» Exercise instructions
Please output, exactly and without pictures, the lines from the opening of the listing below through the line containing "hfov_deg: 52.6", both included.

-- Exercise material follows --

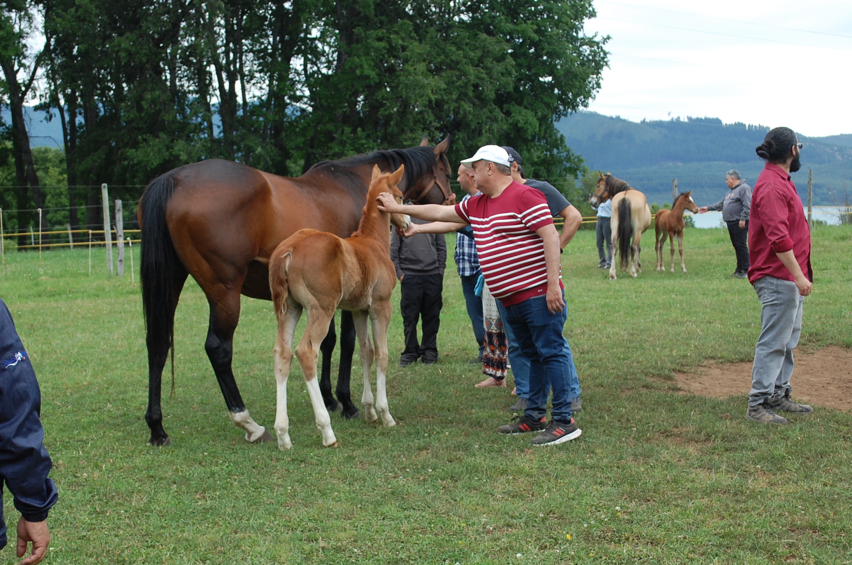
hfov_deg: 36.9
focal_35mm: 54
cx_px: 426
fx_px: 1276
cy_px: 282
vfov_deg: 25.0
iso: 320
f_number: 5.6
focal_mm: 36
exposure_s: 1/125
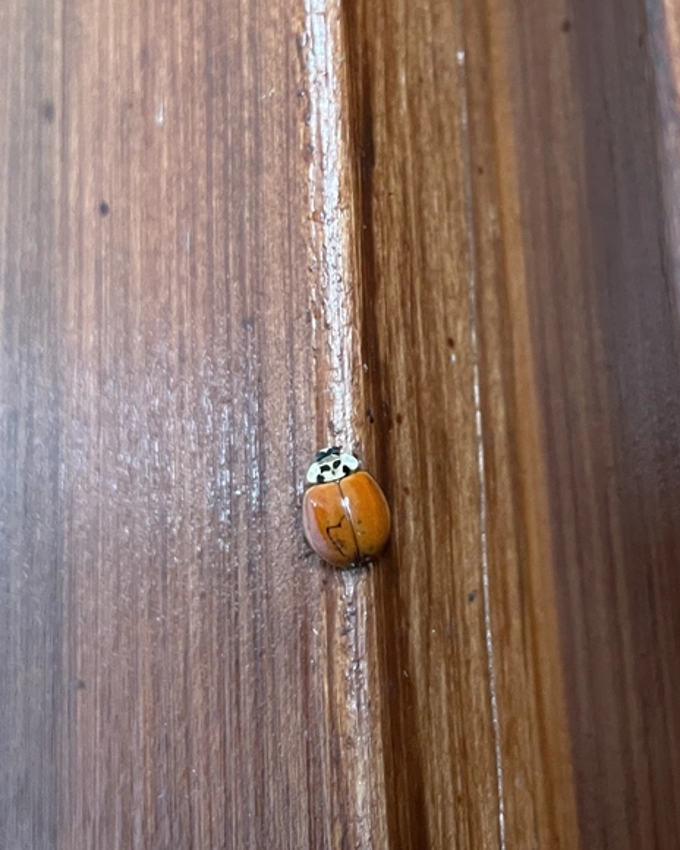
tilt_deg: +13.3
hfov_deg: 51.5
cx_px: 340
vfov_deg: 62.2
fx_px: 704
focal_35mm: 28
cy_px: 437
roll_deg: +4.5
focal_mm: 4.2
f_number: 1.6
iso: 320
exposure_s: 1/60
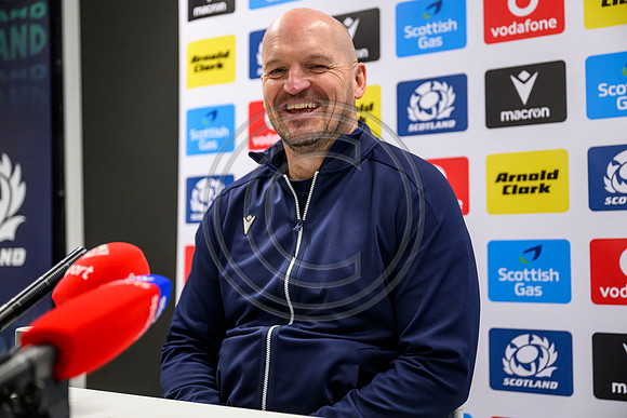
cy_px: 209
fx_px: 766
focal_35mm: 44
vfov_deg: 30.5
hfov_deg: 44.5
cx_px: 314
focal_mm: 44
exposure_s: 1/400
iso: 4000
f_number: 2.8
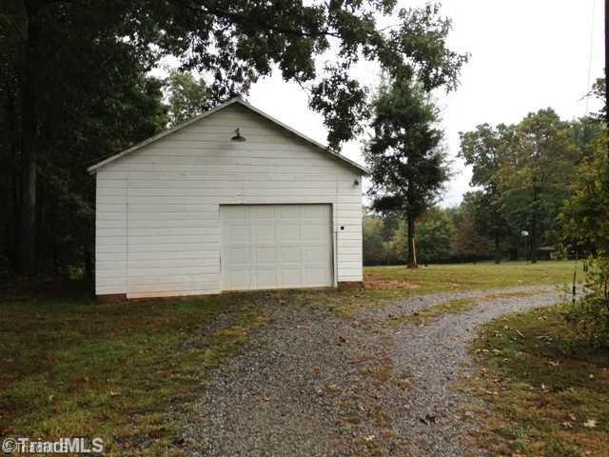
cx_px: 304
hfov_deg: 52.6
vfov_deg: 40.7
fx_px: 616
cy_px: 228
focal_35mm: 35
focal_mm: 4.28
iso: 50
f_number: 2.4
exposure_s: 1/170
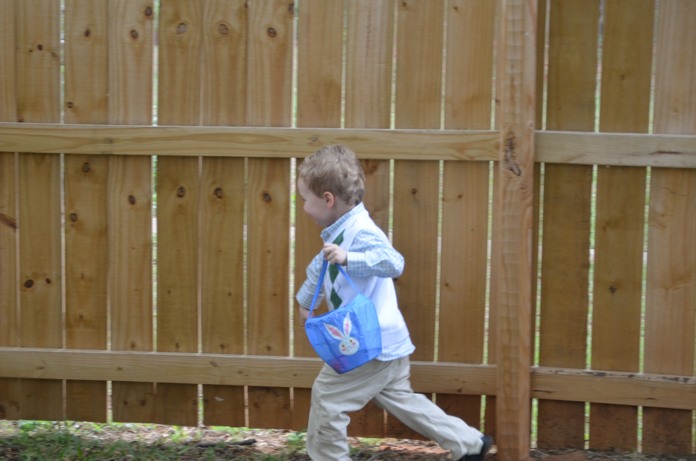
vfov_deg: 10.7
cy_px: 270
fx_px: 2470
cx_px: 295
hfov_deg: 16.0
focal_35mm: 128
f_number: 5.6
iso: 360
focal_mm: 70
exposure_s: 1/125
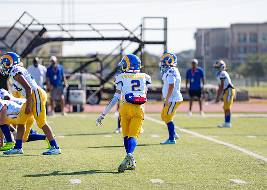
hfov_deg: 9.5
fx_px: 1606
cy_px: 98
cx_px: 129
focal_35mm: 212
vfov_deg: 6.8
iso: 100
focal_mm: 171
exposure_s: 1/2000
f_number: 2.8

-- Exercise material concluded --

» Exercise solution
hfov_deg: 36.9
focal_35mm: 54
cx_px: 426
fx_px: 1276
cy_px: 282
vfov_deg: 25.0
iso: 320
f_number: 5.6
focal_mm: 36
exposure_s: 1/125
tilt_deg: +13.3
hfov_deg: 51.5
cx_px: 340
vfov_deg: 62.2
fx_px: 704
focal_35mm: 28
cy_px: 437
roll_deg: +4.5
focal_mm: 4.2
f_number: 1.6
iso: 320
exposure_s: 1/60
cy_px: 209
fx_px: 766
focal_35mm: 44
vfov_deg: 30.5
hfov_deg: 44.5
cx_px: 314
focal_mm: 44
exposure_s: 1/400
iso: 4000
f_number: 2.8
cx_px: 304
hfov_deg: 52.6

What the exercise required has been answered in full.